- Film poster
- Directed by: Kike Maíllo
- Written by: Cristina Clemente; Kike Maíllo; Fernando Navarro;
- Based on: The Enemy's Cosmetique by Amélie Nothomb
- Produced by: Wolfgang Mueller; Benito Mueller; Eric Tostorff; Justin Nappi; Genny Goudard; Daniel Goroshko; Rodolphe Sanzé; Laurent Fumeron; Toni Carrizosa; Ana Eiras;
- Starring: Tomasz Kot; Athena Strates; Marta Nieto; Dominique Pinon;
- Cinematography: Rita Noriega
- Edited by: Martí Roca
- Music by: Alex Baranowski
- Production companies: Sábado Películas; Barry Films; The Project; Hessen-Invest Film;
- Release dates: 16 October 2020 (Sitges); 29 January 2021 (Filmin);
- Countries: Spain; Germany; France;
- Language: English

= A Perfect Enemy =

A Perfect Enemy is a 2020 psychological thriller directed by Kike Maíllo based on Amélie Nothomb's novel The Enemy's Cosmetique. The film is a Spanish-German-French international co-production starring Tomasz Kot and Athena Strates alongside Marta Nieto and Dominique Pinon.

== Plot ==
Successful architect Jeremiasz Angust is on a business trip to Paris. While waiting for his flight, he meets a mysterious woman named Texel Textor and strikes up a conversation with her. However, their conversation takes an unexpected turn when Texel accuses Jeremiasz of something that he claims he has no idea about.

Jeremiasz boards his flight and forgets all about the unsettling encounter with Texel, until he meets her again on the flight home to Warsaw This time, she claims that he is a murderer and has evidence to back it up. Jeremiasz is taken aback and denies any involvement in any crime. But Texel is adamant and even takes him to the crime scene, which looks exactly like the one she described.

As Jeremiasz tries to prove his innocence, he is drawn deeper into Texel's game, which seems to have no end. He realizes that Texel is not who she appears to be and has a hidden agenda of her own.
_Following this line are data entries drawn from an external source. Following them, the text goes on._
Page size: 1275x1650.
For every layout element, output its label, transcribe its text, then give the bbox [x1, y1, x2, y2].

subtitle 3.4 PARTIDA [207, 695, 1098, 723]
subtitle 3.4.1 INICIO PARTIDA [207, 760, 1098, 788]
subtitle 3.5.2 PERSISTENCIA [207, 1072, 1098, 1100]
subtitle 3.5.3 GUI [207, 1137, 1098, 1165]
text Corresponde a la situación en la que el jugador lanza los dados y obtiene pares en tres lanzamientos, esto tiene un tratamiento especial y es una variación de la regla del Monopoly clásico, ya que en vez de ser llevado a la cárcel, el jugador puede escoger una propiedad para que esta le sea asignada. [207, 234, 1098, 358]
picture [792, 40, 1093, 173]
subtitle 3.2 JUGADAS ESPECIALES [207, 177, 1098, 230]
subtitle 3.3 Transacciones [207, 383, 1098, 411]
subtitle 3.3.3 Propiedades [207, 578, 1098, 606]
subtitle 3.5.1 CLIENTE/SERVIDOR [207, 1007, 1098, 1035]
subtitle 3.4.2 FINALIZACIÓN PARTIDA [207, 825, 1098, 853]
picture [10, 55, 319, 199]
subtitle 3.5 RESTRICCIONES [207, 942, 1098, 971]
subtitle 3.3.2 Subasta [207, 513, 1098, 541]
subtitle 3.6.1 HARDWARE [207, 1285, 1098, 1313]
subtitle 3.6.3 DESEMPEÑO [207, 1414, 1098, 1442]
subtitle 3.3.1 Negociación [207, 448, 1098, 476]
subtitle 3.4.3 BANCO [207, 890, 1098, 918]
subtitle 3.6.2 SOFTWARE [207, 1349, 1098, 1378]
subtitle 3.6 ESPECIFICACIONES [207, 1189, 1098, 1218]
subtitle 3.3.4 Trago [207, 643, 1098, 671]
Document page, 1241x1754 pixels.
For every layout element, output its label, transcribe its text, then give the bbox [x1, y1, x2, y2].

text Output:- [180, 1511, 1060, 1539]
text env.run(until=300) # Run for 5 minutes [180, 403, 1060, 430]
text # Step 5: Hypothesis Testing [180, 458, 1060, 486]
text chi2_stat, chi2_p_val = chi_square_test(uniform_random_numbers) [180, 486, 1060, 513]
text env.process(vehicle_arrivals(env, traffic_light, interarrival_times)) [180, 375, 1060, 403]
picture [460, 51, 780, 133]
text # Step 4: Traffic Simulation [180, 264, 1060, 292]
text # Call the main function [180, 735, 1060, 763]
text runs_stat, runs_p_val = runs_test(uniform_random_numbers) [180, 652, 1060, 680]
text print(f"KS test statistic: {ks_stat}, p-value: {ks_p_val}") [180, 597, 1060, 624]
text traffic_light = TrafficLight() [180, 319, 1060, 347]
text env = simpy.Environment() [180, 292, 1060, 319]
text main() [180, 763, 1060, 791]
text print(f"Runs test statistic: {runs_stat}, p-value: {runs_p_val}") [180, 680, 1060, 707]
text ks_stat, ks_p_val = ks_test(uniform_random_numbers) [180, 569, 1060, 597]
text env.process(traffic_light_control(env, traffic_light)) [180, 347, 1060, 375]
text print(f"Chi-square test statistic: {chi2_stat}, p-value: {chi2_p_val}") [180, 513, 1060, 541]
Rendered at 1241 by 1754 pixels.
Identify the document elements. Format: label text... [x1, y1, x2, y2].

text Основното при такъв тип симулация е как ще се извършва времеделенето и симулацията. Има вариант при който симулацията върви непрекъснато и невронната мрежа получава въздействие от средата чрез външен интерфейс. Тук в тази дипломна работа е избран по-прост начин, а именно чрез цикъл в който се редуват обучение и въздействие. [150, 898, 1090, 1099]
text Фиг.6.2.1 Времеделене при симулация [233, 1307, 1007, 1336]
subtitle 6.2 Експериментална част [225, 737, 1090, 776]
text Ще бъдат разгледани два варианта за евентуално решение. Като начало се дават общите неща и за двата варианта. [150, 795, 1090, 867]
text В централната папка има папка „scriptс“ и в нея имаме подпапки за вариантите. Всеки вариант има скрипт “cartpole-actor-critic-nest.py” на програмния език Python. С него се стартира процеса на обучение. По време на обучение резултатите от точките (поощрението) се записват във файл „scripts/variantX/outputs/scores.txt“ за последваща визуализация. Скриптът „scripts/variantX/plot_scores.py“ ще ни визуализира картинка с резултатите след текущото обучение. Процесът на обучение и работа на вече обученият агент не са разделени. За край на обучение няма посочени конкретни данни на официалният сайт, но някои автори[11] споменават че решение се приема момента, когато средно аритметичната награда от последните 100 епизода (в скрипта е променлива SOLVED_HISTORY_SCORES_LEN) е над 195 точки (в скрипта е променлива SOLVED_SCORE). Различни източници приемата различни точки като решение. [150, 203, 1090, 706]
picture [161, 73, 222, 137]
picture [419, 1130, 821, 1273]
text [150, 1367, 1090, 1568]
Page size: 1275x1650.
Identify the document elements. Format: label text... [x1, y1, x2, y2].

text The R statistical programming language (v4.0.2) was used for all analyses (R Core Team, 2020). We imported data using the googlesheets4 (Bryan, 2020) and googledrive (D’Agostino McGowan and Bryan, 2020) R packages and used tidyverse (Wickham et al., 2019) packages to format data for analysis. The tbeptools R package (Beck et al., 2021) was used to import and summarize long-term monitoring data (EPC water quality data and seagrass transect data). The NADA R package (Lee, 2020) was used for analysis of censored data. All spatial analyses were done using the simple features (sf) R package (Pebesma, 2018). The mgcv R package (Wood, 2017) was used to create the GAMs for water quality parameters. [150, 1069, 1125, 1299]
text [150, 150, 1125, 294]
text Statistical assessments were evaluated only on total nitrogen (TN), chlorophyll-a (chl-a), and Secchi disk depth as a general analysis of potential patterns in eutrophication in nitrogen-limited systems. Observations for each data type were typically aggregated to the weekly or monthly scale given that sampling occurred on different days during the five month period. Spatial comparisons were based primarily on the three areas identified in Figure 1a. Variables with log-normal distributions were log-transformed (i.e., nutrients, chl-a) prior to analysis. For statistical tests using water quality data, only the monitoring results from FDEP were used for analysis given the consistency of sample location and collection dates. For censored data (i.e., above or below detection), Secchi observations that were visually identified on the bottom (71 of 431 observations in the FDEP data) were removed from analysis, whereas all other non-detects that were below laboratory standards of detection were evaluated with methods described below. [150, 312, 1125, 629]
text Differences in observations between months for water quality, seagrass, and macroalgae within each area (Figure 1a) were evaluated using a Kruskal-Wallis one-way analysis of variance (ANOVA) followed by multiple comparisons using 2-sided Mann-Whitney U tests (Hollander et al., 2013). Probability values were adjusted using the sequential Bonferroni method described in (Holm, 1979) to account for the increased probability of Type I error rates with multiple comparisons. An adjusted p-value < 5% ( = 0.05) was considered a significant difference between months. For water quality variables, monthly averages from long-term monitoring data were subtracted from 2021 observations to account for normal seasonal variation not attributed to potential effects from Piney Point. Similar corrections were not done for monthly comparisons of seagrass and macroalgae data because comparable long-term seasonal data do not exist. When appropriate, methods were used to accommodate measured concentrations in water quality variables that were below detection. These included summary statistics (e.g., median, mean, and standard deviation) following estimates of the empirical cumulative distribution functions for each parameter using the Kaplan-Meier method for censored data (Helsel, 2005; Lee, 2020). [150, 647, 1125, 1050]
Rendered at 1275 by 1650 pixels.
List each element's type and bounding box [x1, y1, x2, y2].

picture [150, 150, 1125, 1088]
As the two engage in a dangerous cat-and-mouse game, Jeremiasz's life is turned upside down and he begins to question his own sanity.

In the end, the shocking truth is revealed, and Jeremiasz and Texel's fates are sealed in an unexpected way.

== Production ==
The film is a Spanish-German-French co-production by Sábado Películas, Barry Films, The Project, and Hessen-Invest Film.

== Release ==
The film was presented at the 53rd Sitges Film Festival on 16 October 2020. It was released on Filmin streaming on 29 January 2021, reportedly becoming the largest release on the platform up to that date.

== Reception ==
According to the review aggregation website Rotten Tomatoes, A Perfect Enemy has an 87% approval rating based on 15 reviews from critics, with an average rating of 6.0/10.

Phil Hoad of The Guardian rated the film 3 out of 5 stars, deeming it to be a "well-written, devious Euro-thriller".

Sergio F. Pinilla of Cinemanía rated the film 3 out of 5 stars, considering that the story "works", with the viewer feeling "trapped in the waiting room of that airport, at the mercy of the lurking and morbid tales of a stranger", summing up the film as a "psychothriller that relates perfection with (self-)destruction".